— BEGIN SUPPLIED PASSAGE —

A Proactive Complex Event Processing Method for Large-Scale Transportation Internet of Things

The Internet of Things (IoT) provides a new way to improve the transportation system. The key issue is how to process the numerous events generated by IoT. In this paper, a proactive complex event processing method is proposed for large-scale transportation IoT. Based on a multilayered adaptive dynamic Bayesian model, a Bayesian network structure learning algorithm using search-and-score is proposed to support accurate predictive analytics. A parallel Markov decision processes model is designed to support proactive event processing. State partitioning and mean field based approximation are used to support large-scale application. The experimental evaluations show that this method can support proactive complex event processing well in large-scale transportation Internet of Things.

The Internet of Things (IoT) bridges the gap between the physical world and its representation within the digital world. In recent years, with the rapid development of information and communication technologies, bandwidth and storage are no longer restricted in IoT applications. The key issue is how to process the massive events produced by large-scale IoT applications (an event means an atomic occurrence of interest in time).

In IoT applications, event processing engines need to process events that arrive from various kinds of sources such as sensors, RFID readers, and GPS. The events generated by devices directly are called primitive events. The semantic information inside primitive events is quite limited. In real application, users pay more attention to high level information such as business logic and rules. For example, each reading operation of the RFID reader at a garage generates a primitive event, but complex events like “the car leaves the garage” are the kind of events that users are really concerned with. To get complex events, many primitive events need to be combined based on some rules. In IoT application systems, business logic is converted into complex events and business logic is processed based on complex events detection. Complex event processing (CEP) [1] is used to process massive primitive events and get valuable high level information from them. As an example, in logistics industry, CEP is used to track the goods and trigger some actions when exception is found.

In many real-time IoT applications, events are uncertain due to some factors such as measuring inaccuracy, signal disturbance, or privacy protection. Usually, we use probabilities to process such uncertainty. Therefore, it is necessary to develop probabilistic event processing engine.

— END SUPPLIED PASSAGE —
— BEGIN MATERIAL PROVIDED —

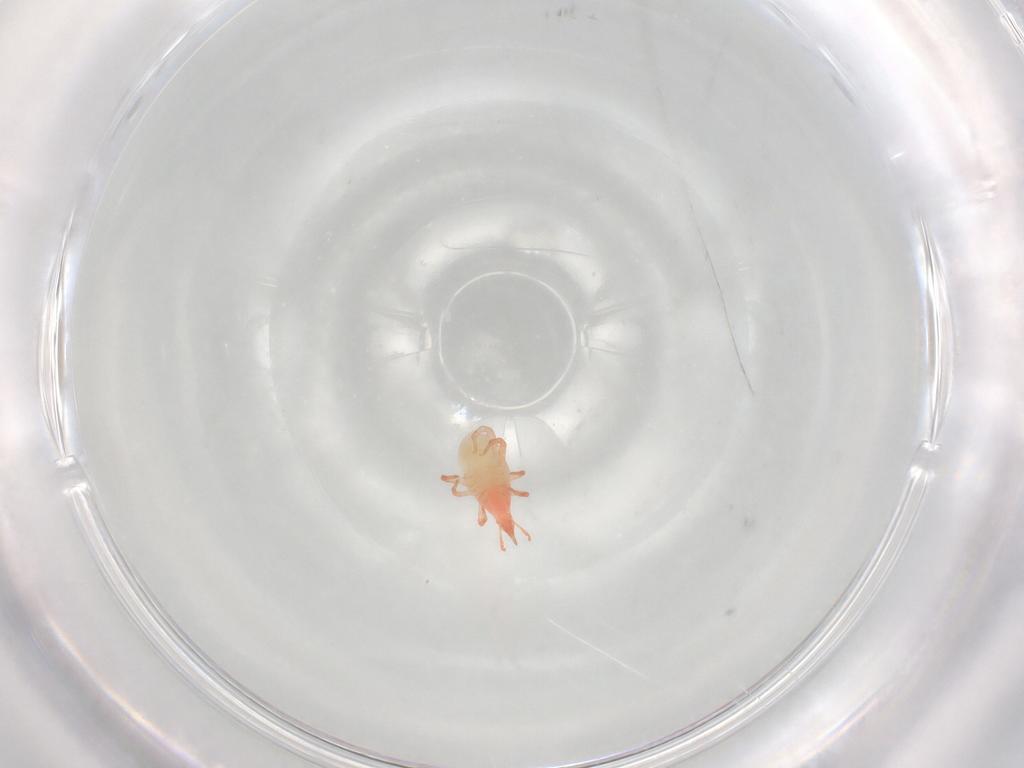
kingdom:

— END MATERIAL PROVIDED —

▶ [TASKS TO COMPLETE]:
(a) In the passage on complex event processing for transportation IoT, what are events generated directly by devices called?
(b) For each statement below, say whether it agrees with the passage on complex event processing for transportation IoT, and quote the words that decide it.
(i) The proposed method uses a parallel Markov decision processes model to support proactive event processing.
(ii) Bandwidth and storage are still the main limits in IoT applications.
(iii) Uncertainty in events is usually handled with probabilities.
(c) Please extend the passage on complex event processing for transportation IoT, picking up right after its last sentence.

▶ [EXERCISE ANSWERS]:
(a) They are called primitive events.

(b)
(i) Yes: "A parallel Markov decision processes model is designed to support proactive event processing."
(ii) No: "bandwidth and storage are no longer restricted in IoT applications."
(iii) Yes: "Usually, we use probabilities to process such uncertainty."

(c)
The traditional type of the event processing is reactive processing which means that actions are triggered by events or by the system states. A proactive event processing system is able to mitigate or eliminate undesired future events or states or to identify and take advantage of future opportunities, by using prediction and automated decision making methods [2]. For example, in a transportation system, we can predict some possible congestion states and take some actions to mitigate or eliminate the congestion states. The proactive event processing systems use predictive analytics (PA) technology which predicts future events or system states through analysis of historical events. The system also uses iterated decision processes (DP) technology which analyzes system states and selects appropriate actions to achieve expected states. The CEP, PA, and DP technologies have been studied widely, but there are few papers about how to integrate them together to support proactive event-driven system. Proactive event processing in large-scale transportation IoT needs to process massive historical events and analyze complex states iteratively which makes most of the existing algorithms unable to be used directly. Furthermore, proactive event processing systems need high performance since they usually have to take actions in time.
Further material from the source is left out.